Pattern D — request-id propagation

_RequestContextMiddleware echoes the client-supplied x-request-id back on the response. If test_request_id_propagation_under_latency fails under load, the middleware order has been disturbed (the context middleware must run inside SecurityHeadersMiddleware so the response headers are set before the security middleware seals them).

Pattern E — bandwidth + RST + recovery interplay

Toxiproxy clears all toxics on session teardown via toxiproxy_client.reset(). If a test leaves a toxic behind (because the proxy fixture crashed mid-teardown), subsequent tests will see spurious latency. The test_recovery_after_toxic_clear guard catches this — its failure means the proxy teardown is leaking state.

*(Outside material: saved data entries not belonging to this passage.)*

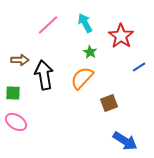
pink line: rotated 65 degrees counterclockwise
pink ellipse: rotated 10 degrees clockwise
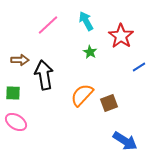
cyan arrow: moved 1 px right, 2 px up
orange semicircle: moved 17 px down
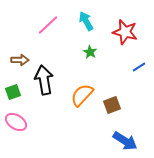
red star: moved 4 px right, 4 px up; rotated 20 degrees counterclockwise
black arrow: moved 5 px down
green square: moved 1 px up; rotated 21 degrees counterclockwise
brown square: moved 3 px right, 2 px down
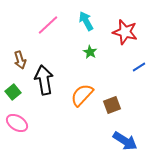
brown arrow: rotated 72 degrees clockwise
green square: rotated 21 degrees counterclockwise
pink ellipse: moved 1 px right, 1 px down
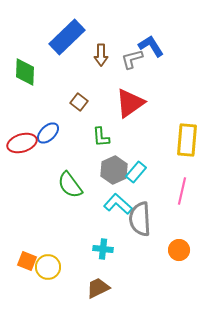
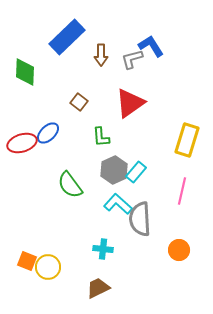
yellow rectangle: rotated 12 degrees clockwise
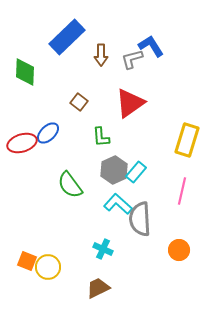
cyan cross: rotated 18 degrees clockwise
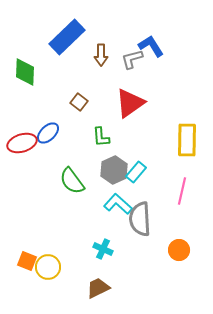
yellow rectangle: rotated 16 degrees counterclockwise
green semicircle: moved 2 px right, 4 px up
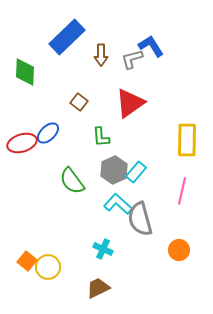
gray semicircle: rotated 12 degrees counterclockwise
orange square: rotated 18 degrees clockwise
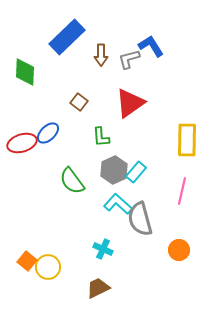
gray L-shape: moved 3 px left
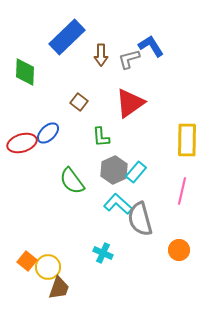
cyan cross: moved 4 px down
brown trapezoid: moved 39 px left; rotated 135 degrees clockwise
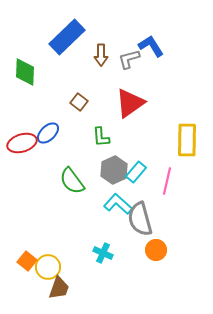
pink line: moved 15 px left, 10 px up
orange circle: moved 23 px left
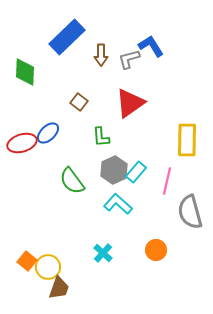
gray semicircle: moved 50 px right, 7 px up
cyan cross: rotated 18 degrees clockwise
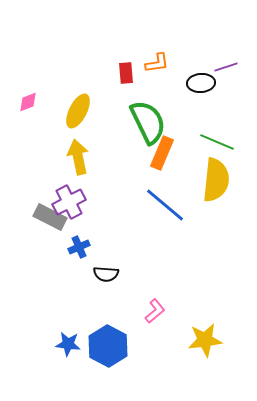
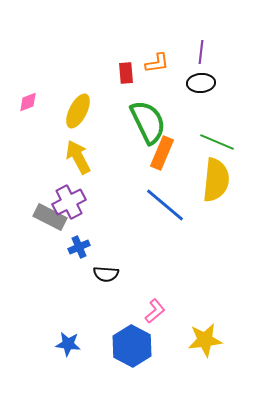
purple line: moved 25 px left, 15 px up; rotated 65 degrees counterclockwise
yellow arrow: rotated 16 degrees counterclockwise
blue hexagon: moved 24 px right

Triage when the weekly score drops

  1. Pull chaos-results.xml from the workflow run's artifacts.
  2. Identify which scenario(s) failed — each test is a separate <testcase> element.
  3. Match against the failure-mode table above; pick the corresponding pattern.
  4. Reproduce locally:
    docker run -d --name toxiproxy -p 8474:8474 -p 18001:18001 \
        ghcr.io/shopify/toxiproxy:2.9.0
    .venv/bin/uvicorn jpintel_mcp.api.main:app --port 8080 &
    pytest tests/chaos/ -v -k <scenario>
    
  5. Fix or file an issue. Aim to restore the weekly score to 5/5 before the next Saturday run.

Skipping the suite

The suite is opt-in. Running pytest on a developer machine without Toxiproxy hits the _toxiproxy_available check in conftest.py and returns "skipped" for every test in the package. This is by design — mandating Toxiproxy for every local pytest run would slow the inner dev loop without buying real coverage (the production cron catches regressions before they ship).

Force-skip in CI by removing the cron + workflow_dispatch trigger from .github/workflows/chaos-weekly.yml — but do this only with a recorded sign-off, since the suite is the production gate for upstream-fault resilience.